Lead story
Anthropic Locked Down Its Most Dangerous AI. Then It Leaked Anyway.
Anthropic spent weeks telling the world that Claude Mythos — its new vulnerability-hunting AI model — was too powerful to release publicly. The company handed early access only to a vetted coalition of tech giants: Apple, Microsoft, Google, Amazon, and a handful of others. The whole point was to give defenders a head start before the model reached adversarial hands. That plan lasted about as long as it took to announce it.
According to Bloomberg, a small group of unauthorised users has had access to Mythos since the day Anthropic first went public about its controlled rollout. The model, which reportedly found more software vulnerabilities than any prior AI system tested, was already circulating beyond the intended ring-fence by the time the press releases hit inboxes. The Verge described the situation bluntly: "humiliating."
The irony is sharp. Anthropic's entire justification for the restricted release was that Mythos was uniquely dangerous — so capable at finding and explaining exploitable bugs that putting it in the open could meaningfully accelerate attacks before defenders had patched anything. That framing now cuts both ways. If the model is as powerful as claimed, someone outside the approved coalition had it on day one. If it isn't, the whole theatrical rollout looks like a PR exercise that misfired.

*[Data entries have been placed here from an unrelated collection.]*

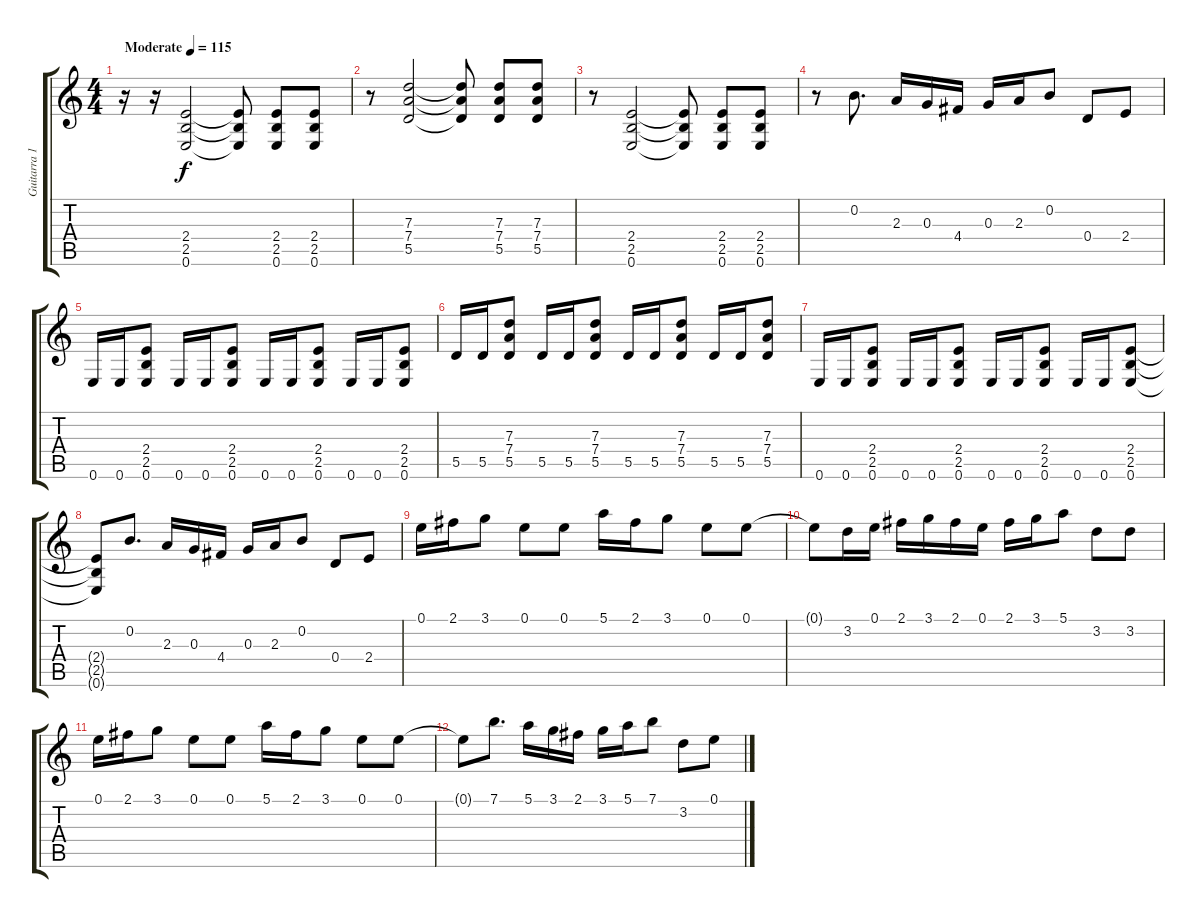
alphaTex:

\track ("Guitarra 1" "Guitarra 1") {instrument distortionguitar}
\staff {score tabs}
\tuning (E4 B3 G3 D3 A2 E2) {hide}
\ts (4 4)
\tempo (115 "Moderate")
\clef g2
\ks c
r.16{dy f instrument distortionguitar} r.16 (2.4 2.5 0.6).2 (2.4{t} 2.5{t} 0.6{t}).8 (2.4 2.5 0.6).8 (2.4 2.5 0.6).8 |
r.8 (7.3 7.4 5.5).2 (7.3{t} 7.4{t} 5.5{t}).8 (7.3 7.4 5.5).8 (7.3 7.4 5.5).8 |
r.8 (2.4 2.5 0.6).2 (2.4{t} 2.5{t} 0.6{t}).8 (2.4 2.5 0.6).8 (2.4 2.5 0.6).8 |
r.8 0.2.8{d} 2.3.16 0.3.16 4.4.16 0.3.16 2.3.16 0.2.8 0.4.8 2.4.8 |
0.6.16 0.6.16 (2.4 2.5 0.6).8 0.6.16 0.6.16 (2.4 2.5 0.6).8 0.6.16 0.6.16 (2.4 2.5 0.6).8 0.6.16 0.6.16 (2.4 2.5 0.6).8 |
5.5.16 5.5.16 (7.3 7.4 5.5).8 5.5.16 5.5.16 (7.3 7.4 5.5).8 5.5.16 5.5.16 (7.3 7.4 5.5).8 5.5.16 5.5.16 (7.3 7.4 5.5).8 |
0.6.16 0.6.16 (2.4 2.5 0.6).8 0.6.16 0.6.16 (2.4 2.5 0.6).8 0.6.16 0.6.16 (2.4 2.5 0.6).8 0.6.16 0.6.16 (2.4 2.5 0.6).8 |
(2.4{t} 2.5{t} 0.6{t}).8 0.2.8{d} 2.3.16 0.3.16 4.4.16 0.3.16 2.3.16 0.2.8 0.4.8 2.4.8 |
0.1.16 2.1.16 3.1.8 0.1.8 0.1.8 5.1.16 2.1.16 3.1.8 0.1.8 0.1.8 |
0.1{t}.8 3.2.16 0.1.16 2.1.16 3.1.16 2.1.16 0.1.16 2.1.16 3.1.16 5.1.8 3.2.8 3.2.8 |
0.1.16 2.1.16 3.1.8 0.1.8 0.1.8 5.1.16 2.1.16 3.1.8 0.1.8 0.1.8 |
0.1{t}.8 7.1.8{d} 5.1.16 3.1.16 2.1.16 3.1.16 5.1.16 7.1.8 3.2.8 0.1.8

There's a broader lesson here about how AI labs are trying to manage dual-use risk. Anthropic's approach — controlled access, trusted partners, coordinated patching — is the right instinct. It mirrors how governments handle sensitive intelligence or how the security community manages zero-day disclosure. The problem is that the model for managing AI capability leakage is far less mature than the one for managing software vulnerabilities. There's no CVE process for a leaked language model, and once access credentials spread, you can't un-ring the bell.
Meanwhile, a separate but related story is playing out on the offensive AI research side. Palo Alto Networks published findings on a proof-of-concept they call Zealot — a multi-agent AI system capable of running a full cloud attack autonomously, from initial reconnaissance through to data exfiltration, with minimal human direction. Researchers noted the system moved faster than human defenders could respond and showed more autonomous decision-making than the team expected. It's a PoC, not a weapon in active use — but the gap between PoC and deployment has been shrinking for years.

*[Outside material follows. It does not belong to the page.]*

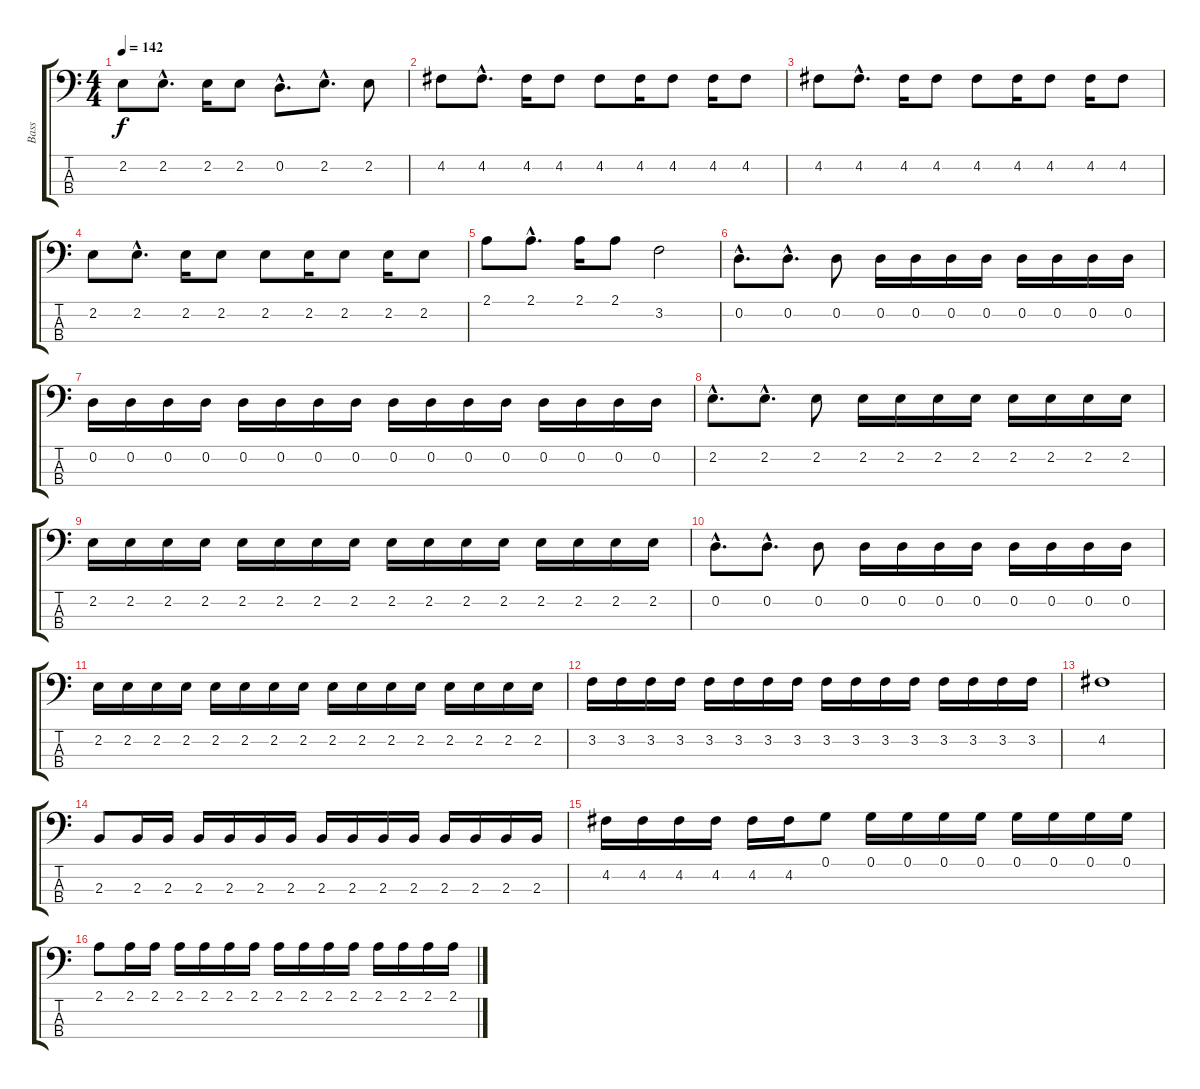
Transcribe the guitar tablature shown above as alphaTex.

And while all this was happening, Chinese security firm 360 Digital Security Group claimed its own AI system had uncovered more than 1,000 vulnerabilities, including demonstrations at the Tianfu Cup hacking competition. SecurityWeek noted the claims drew direct comparisons to Mythos, suggesting the race to build AI-powered offensive research tooling is genuinely multinational.

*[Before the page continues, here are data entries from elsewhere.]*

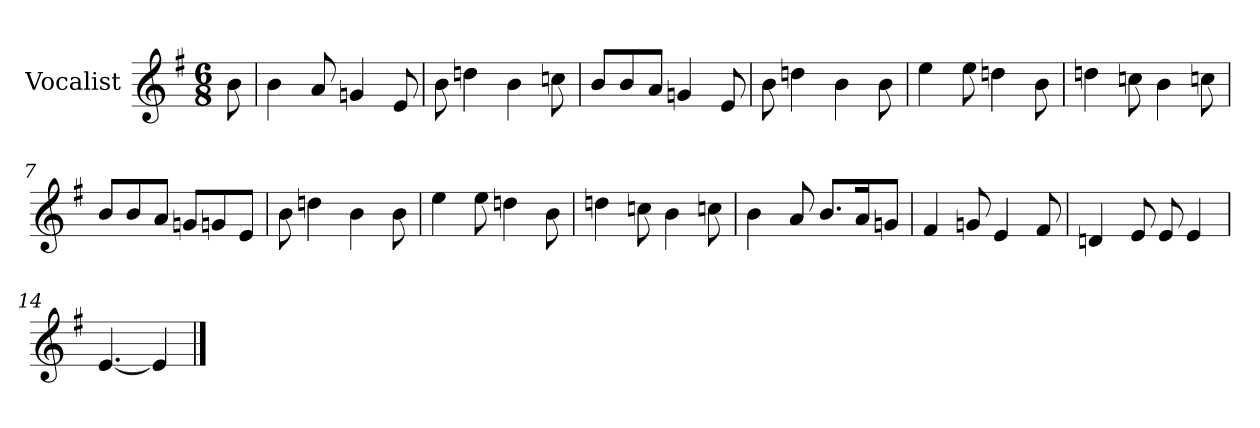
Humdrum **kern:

**kern
*part1
*staff1
*I"Vocalist
*k[f#]
*e:
*M6/8
=
8b
=1
4b
8a
4gn
8e
=2
8b
4ddn
4b
8ccn
=3
8bL
8b
8aJ
4gn
8e
=4
8b
4ddn
4b
8b
=5
4ee
8ee
4ddn
8b
=6
4ddn
8ccn
4b
8ccn
=7
8bL
8b
8aJ
8gnL
8gn
8eJ
=8
8b
4ddn
4b
8b
=9
4ee
8ee
4ddn
8b
=10
4ddn
8ccn
4b
8ccn
=11
4b
8a
8.bL
16aK
8gnJ
=12
4f#
8gn
4e
8f#
=13
4dn
8e
8e
4e
=14
[4.e
4e]
==
*-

The through-line across all three stories is the same: AI is compressing the exploit window on both sides of the fence. Defenders can find bugs faster. Attackers — or their tools — can find and exploit them faster too. And when the system designed to give defenders an edge leaks before the patching window even opens, the whole asymmetry tips the wrong way.
What to watch: whether Anthropic publicly acknowledges how the Mythos access controls failed, and whether the vetted-coalition model survives as a credible framework for future capability releases. If it doesn't, the next option is either full public release — with all the risks that implies — or indefinite internal lockdown.